Periksa Sindikat Narkoba Iran, Polri Terkendala Bahasa

- detikNews
Jumat, 20 Jan 2012 14:30 WIB
Periksa Sindikat Narkoba Iran, Polri Terkendala Bahasa
Jakarta - Bahasa. Itulah salah satu kendala yang dialami penyidik Mabes Polri saat memeriksa sejumlah sindikat narkoba internasional asal Iran. Pelaku tidak bisa berbahasa Indonesia.

Polri terus mengembangkan penangkapan penyelundupan sabu seberat 50-60 kilogram yang dibawa masuk melalui perairan di Ujung Genteng.

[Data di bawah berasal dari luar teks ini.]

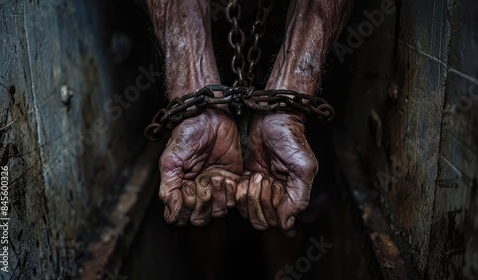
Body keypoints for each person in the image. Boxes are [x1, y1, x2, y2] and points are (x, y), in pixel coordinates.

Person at [145, 0, 353, 231]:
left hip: (293, 27)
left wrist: (290, 106)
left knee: (296, 191)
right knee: (199, 194)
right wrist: (195, 104)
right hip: (210, 24)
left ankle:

"Susahnya dengan mereka ini tidak mengerti bahasa Indonesia," kata Kadiv Humas Mabes Polri, Irjen Pol Saud Usman Nasution, di sela Rapim TNI/Polri, Gedung PTIK, Jl Tirtayasa, Jumat (20/1).

Saud mencontohkan kendala bahasa yang dihadapi adalah ketika diinterograsi. "Saat diinterograsi, mereka pura-pura tidak mengerti Bahasa Indonesia," ujar Saud.

Dalam penangkapan tersebut, polisi menangkap 7 warga negara Iran. Sedangkan 3 orang tewas saat baku tembak antara aparat kepolisian dan para penyelundup.

Sebelumnya, Senin (16/1), Direktorat Tindak Pidana Narkotika Mabes Polri telah melakukan penangkapan terhadap 6 orang warga negara Iran. 2 orang warga Somalia tewas tenggelam saat perahu penjemput barang haram dihantam ombak besar Laut Selatan.